Better was that time I woke up and walked into the backyard to observe the glory of the morning, where much to my surprise I happened upon a giant vat of chili sitting on the porch. That was the most glorious morning of all. There was no telling how long it had been sitting there beneath the beating sun, and the manner of its arrival was similarly mysterious. Was it perhaps left by an assassin who was aware of my inability to resist unexplained food?
And how long had it been baking in the heat, turning from delicious bean-meat to disgusting heat-rot?
These were the thoughts that didn’t once cross my mind as I began to devour it with abandon. It was as delicious as any unexplained porch chili I’d ever tasted. Whatever poisons the recipe had called for obviously didn’t affect the flavor or consistency.
Probably my family’s crowning achievement in the world of questionable food preservation was our pilfering of what became known to all our friends as the “trash burgers.” You see, at the end of my high school baseball season, one of my rich teammates’ families threw a party. It was an extravagant affair, riddled with a lavish assortment of buns, condiments, and chips, and they spared no expense on the mostly-beef hot dogs and the Costco burger patties. They grilled literally hundreds of burgers, an unmanageable number by anyone’s standards. The 14 of us and our assorted family members did what we could to dent the meatacopia, but we were no match for the half-cow of beef that lay before us.
As the party drew to a close, it became clear that at least 70 burgers would go uneaten, but before clan Nickel could react, the party-thrower dumped them all in the trash in an act of pure apathy! By god, man! What were you thinking?! There will be starving children at the Nickel household in oh, 8 or 10 hours!

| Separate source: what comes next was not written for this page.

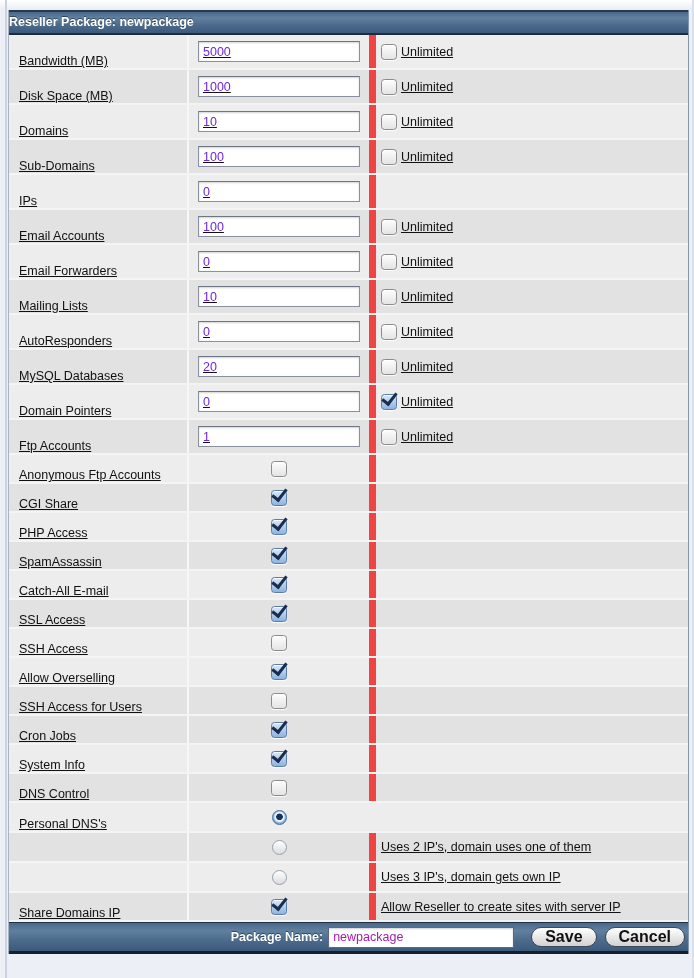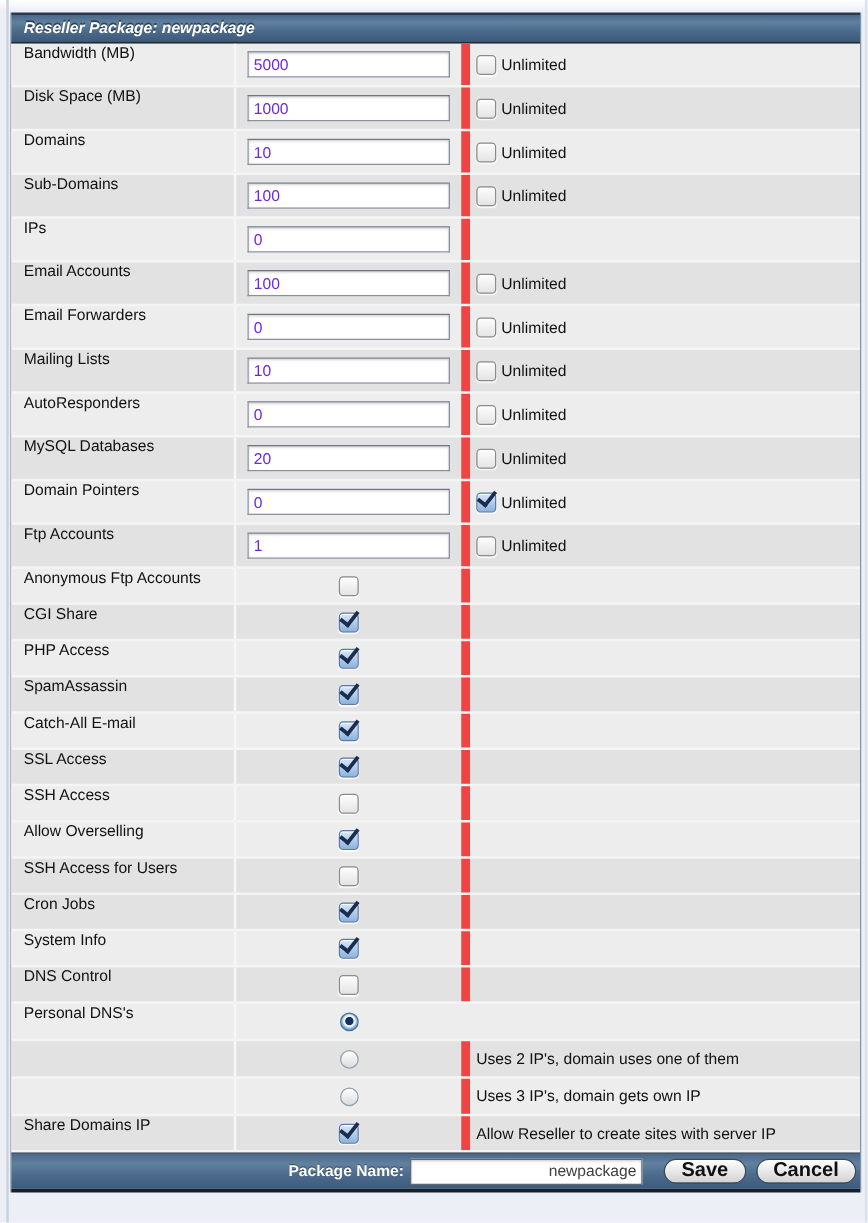"Reseller Package: newpackage" .titlebar { font-style: italic -> none; padding-left: 10px -> none }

Seeing those perfectly good patties tumble with finality into that unforgiving germ canister was one of the worst moments of my life, or was at least slightly disheartening.
I was younger then, and less resolute, so I merely mourned the loss, trading hope for less effective tears. But my dad, he’s a man of action. He called me to his side, and together we analyzed the physics of the trash can. It quickly became clear that with such a quantity of burgers, it was impossible for all of them to touch actual trash. We rejoiced, seeing to our delight that a good 40% of the burgers were protected on all sides by a buffer layer of more burgers!

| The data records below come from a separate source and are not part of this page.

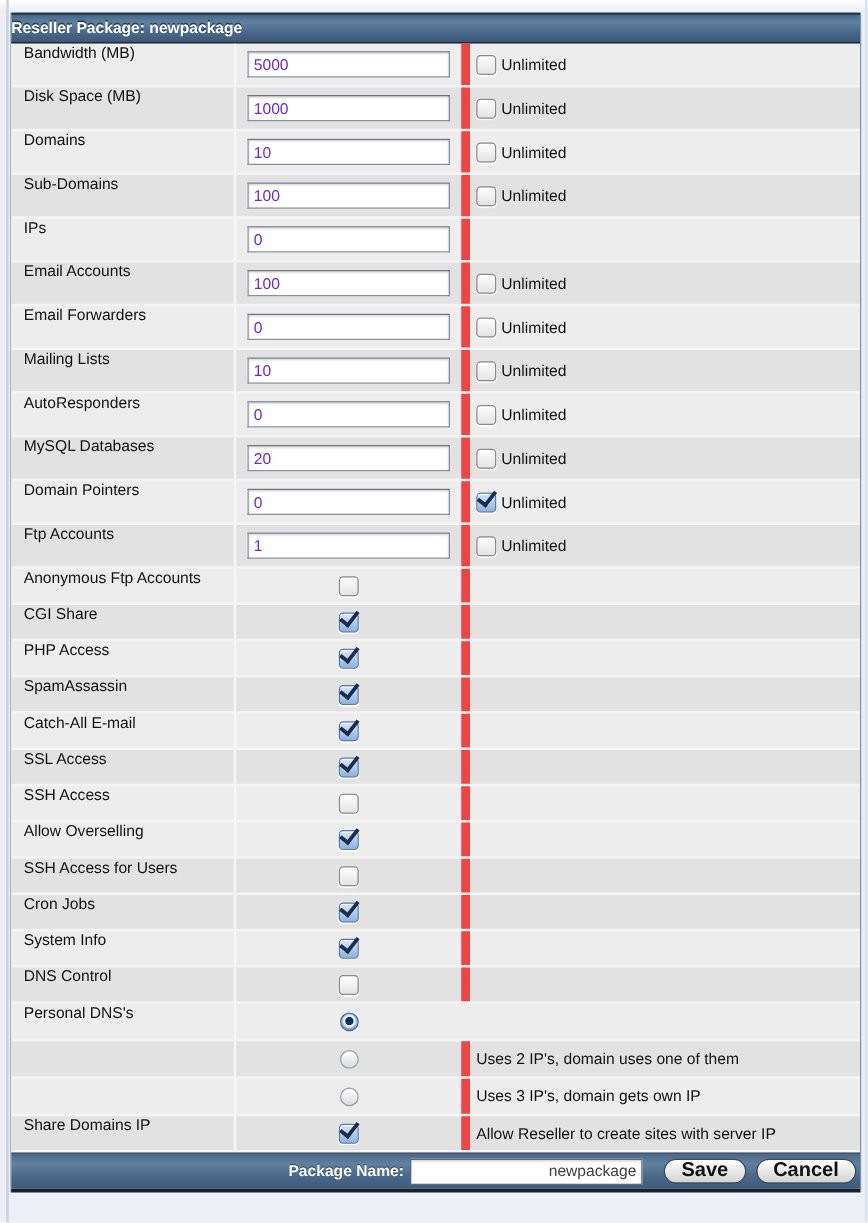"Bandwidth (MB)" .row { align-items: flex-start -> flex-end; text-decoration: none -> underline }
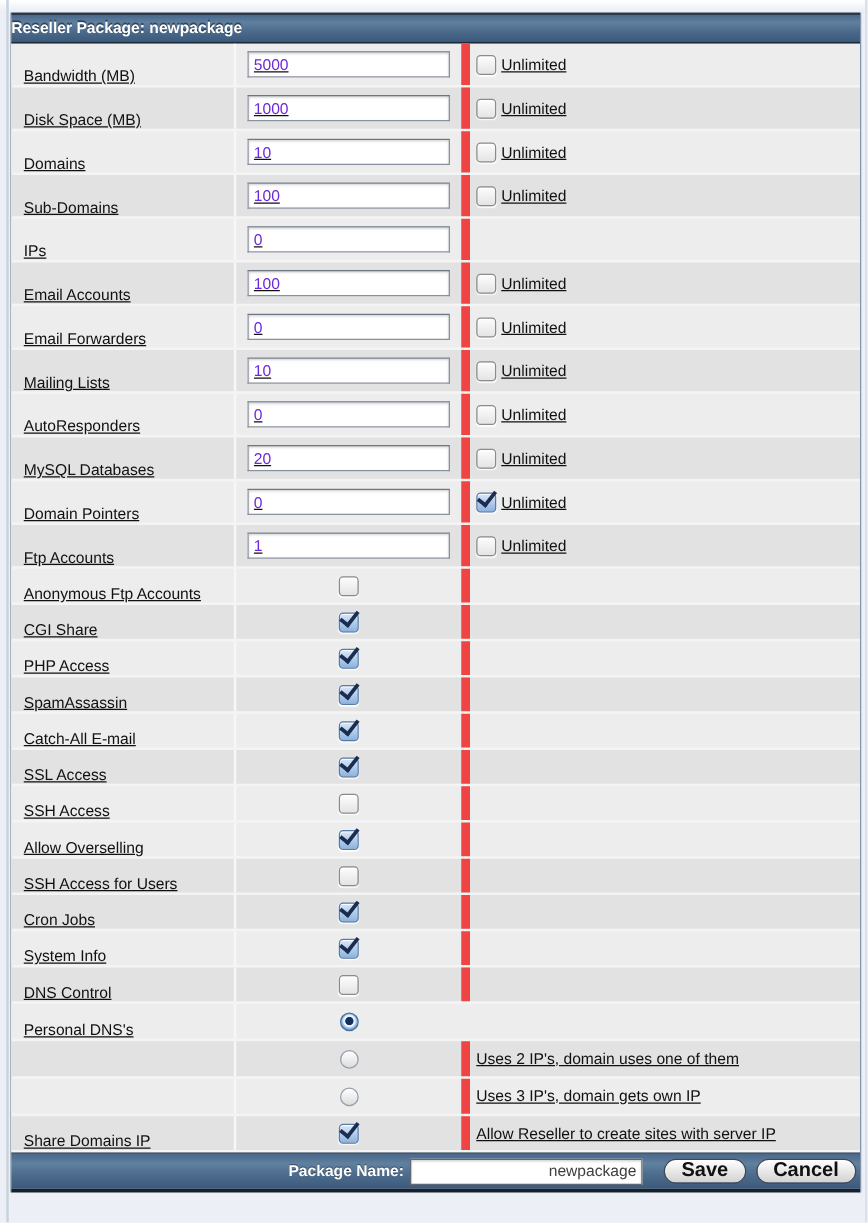"newpackage" input.ftxt { color: #404040 -> #a21caf; text-align: right -> none }
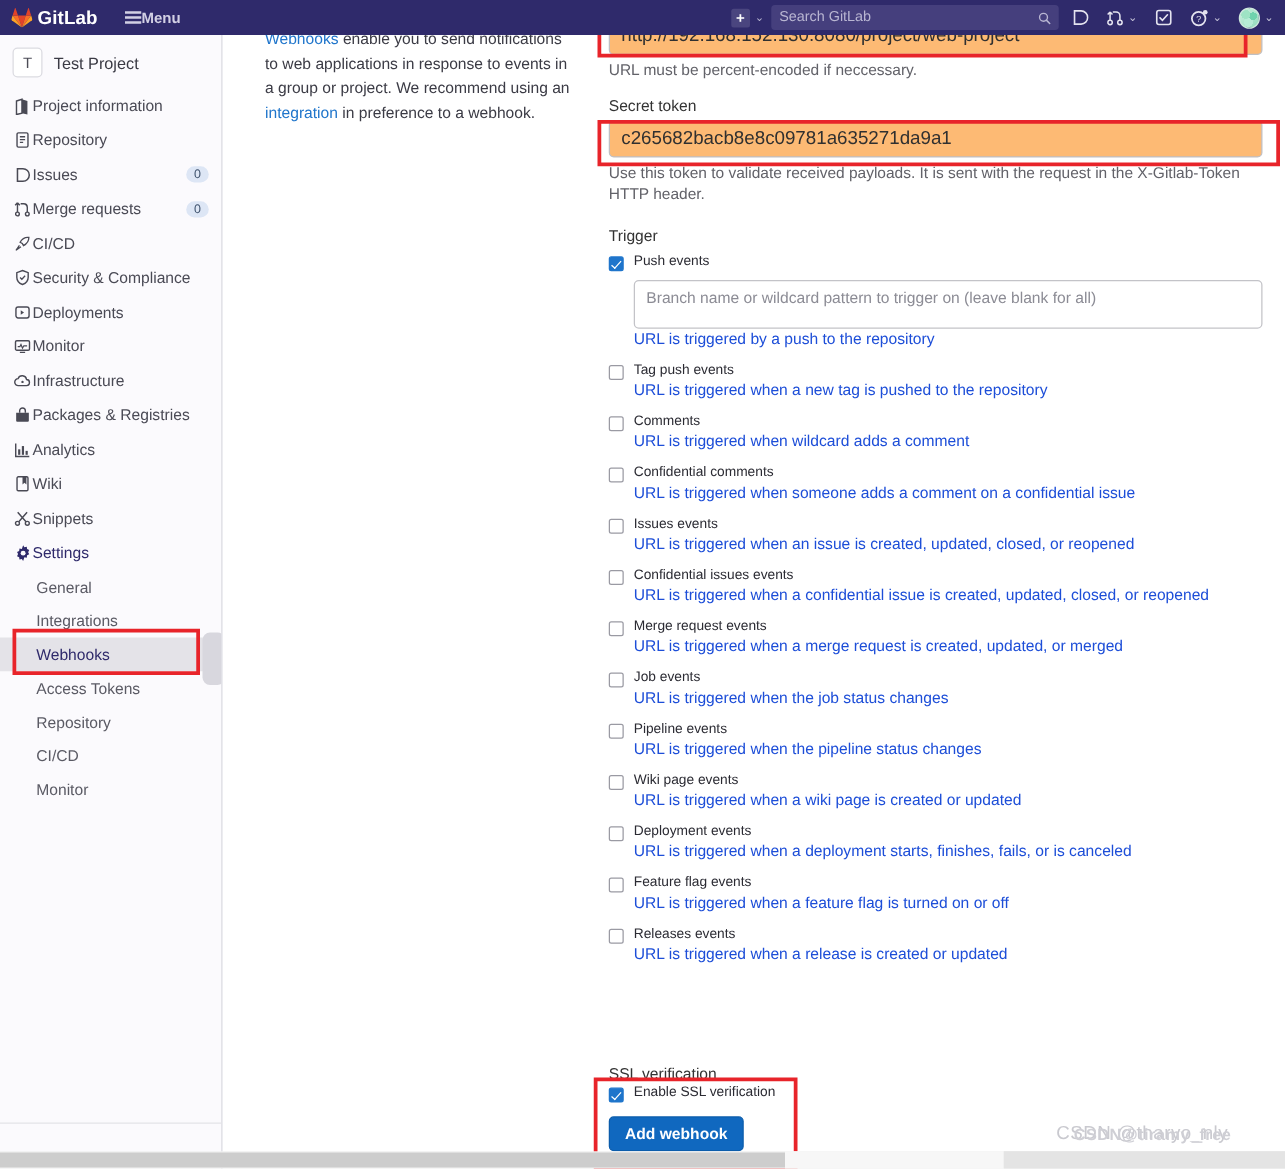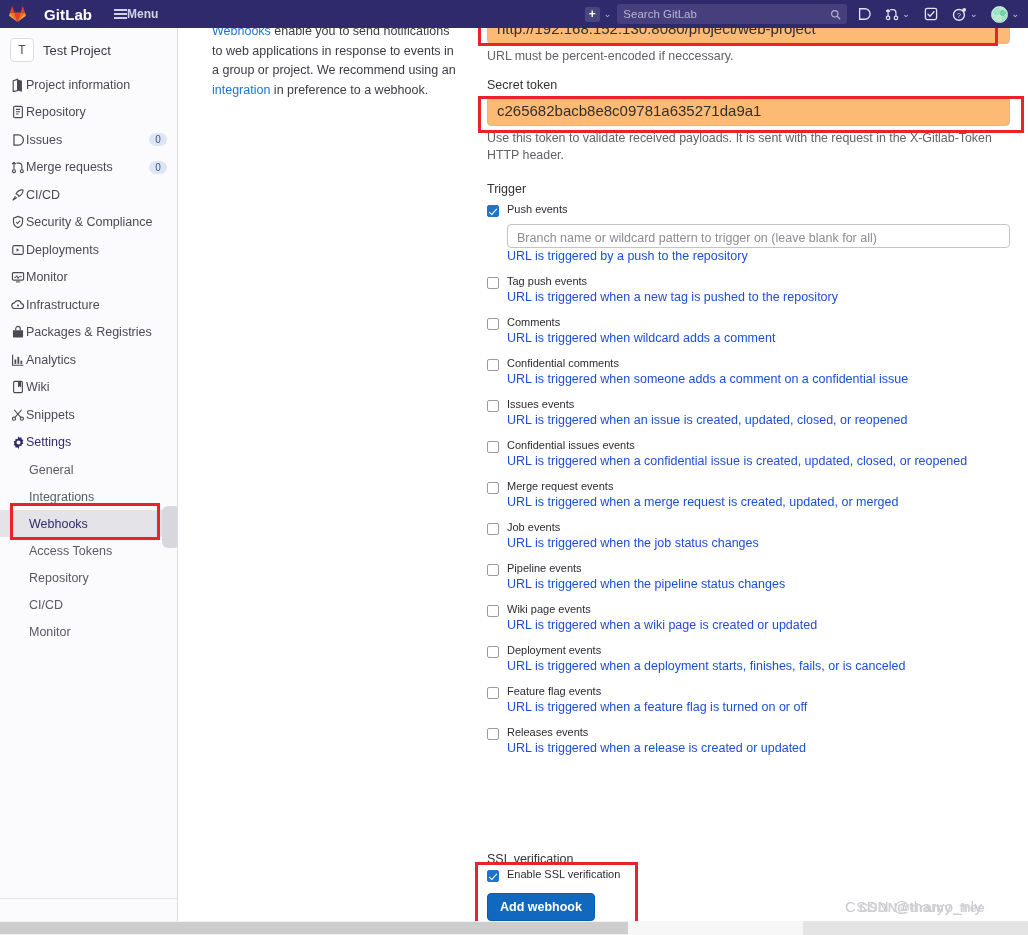"GitLab" .tn-logo { gap: 18px -> 4px }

Not caring who judged us, we proceeded to pluck every unsoiled patty from its doom and stack them onto a series of plates. We feasted on those burgers for weeks and weeks, tasting joy in every rescued bite.
We’re humanitarians of the highest degree—that’s what I say.
Man, all this talk of food is making me hungry. If only I had something to eat. Wait a second! I’m pretty sure I have some sushi leftover from last week! Excuse me, would you?